-- Opening Marker --

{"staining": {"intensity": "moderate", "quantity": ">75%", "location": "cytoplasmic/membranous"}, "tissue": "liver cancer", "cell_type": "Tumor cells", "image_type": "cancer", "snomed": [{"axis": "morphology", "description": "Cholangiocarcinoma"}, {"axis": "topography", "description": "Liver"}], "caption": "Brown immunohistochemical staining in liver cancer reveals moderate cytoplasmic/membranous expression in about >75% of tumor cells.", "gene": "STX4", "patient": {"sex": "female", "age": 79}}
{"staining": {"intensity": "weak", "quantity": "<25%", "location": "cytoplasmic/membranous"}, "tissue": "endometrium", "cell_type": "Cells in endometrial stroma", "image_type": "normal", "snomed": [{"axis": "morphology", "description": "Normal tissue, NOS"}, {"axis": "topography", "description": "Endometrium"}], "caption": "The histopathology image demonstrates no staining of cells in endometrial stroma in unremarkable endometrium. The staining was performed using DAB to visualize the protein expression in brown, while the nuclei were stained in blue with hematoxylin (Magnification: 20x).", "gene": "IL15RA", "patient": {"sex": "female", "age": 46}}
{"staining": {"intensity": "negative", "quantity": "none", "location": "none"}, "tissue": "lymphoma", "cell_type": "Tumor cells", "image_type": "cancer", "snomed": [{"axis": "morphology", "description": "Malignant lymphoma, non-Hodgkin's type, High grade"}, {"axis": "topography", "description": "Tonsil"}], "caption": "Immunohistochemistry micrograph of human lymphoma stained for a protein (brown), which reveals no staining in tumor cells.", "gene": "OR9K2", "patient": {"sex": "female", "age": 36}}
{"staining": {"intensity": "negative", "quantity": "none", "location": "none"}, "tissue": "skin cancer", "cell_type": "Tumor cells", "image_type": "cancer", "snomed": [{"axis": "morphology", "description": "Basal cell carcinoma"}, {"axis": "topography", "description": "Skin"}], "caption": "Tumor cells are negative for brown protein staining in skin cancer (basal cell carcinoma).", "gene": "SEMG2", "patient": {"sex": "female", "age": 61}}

-- Closing Marker --

Please, from the material above, copy only the lines from the line with "histopathology image demonstrates" up to and including the line with "non-Hodgkin's type, High", exactly as written.

{"staining": {"intensity": "weak", "quantity": "<25%", "location": "cytoplasmic/membranous"}, "tissue": "endometrium", "cell_type": "Cells in endometrial stroma", "image_type": "normal", "snomed": [{"axis": "morphology", "description": "Normal tissue, NOS"}, {"axis": "topography", "description": "Endometrium"}], "caption": "The histopathology image demonstrates no staining of cells in endometrial stroma in unremarkable endometrium. The staining was performed using DAB to visualize the protein expression in brown, while the nuclei were stained in blue with hematoxylin (Magnification: 20x).", "gene": "IL15RA", "patient": {"sex": "female", "age": 46}}
{"staining": {"intensity": "negative", "quantity": "none", "location": "none"}, "tissue": "lymphoma", "cell_type": "Tumor cells", "image_type": "cancer", "snomed": [{"axis": "morphology", "description": "Malignant lymphoma, non-Hodgkin's type, High grade"}, {"axis": "topography", "description": "Tonsil"}], "caption": "Immunohistochemistry micrograph of human lymphoma stained for a protein (brown), which reveals no staining in tumor cells.", "gene": "OR9K2", "patient": {"sex": "female", "age": 36}}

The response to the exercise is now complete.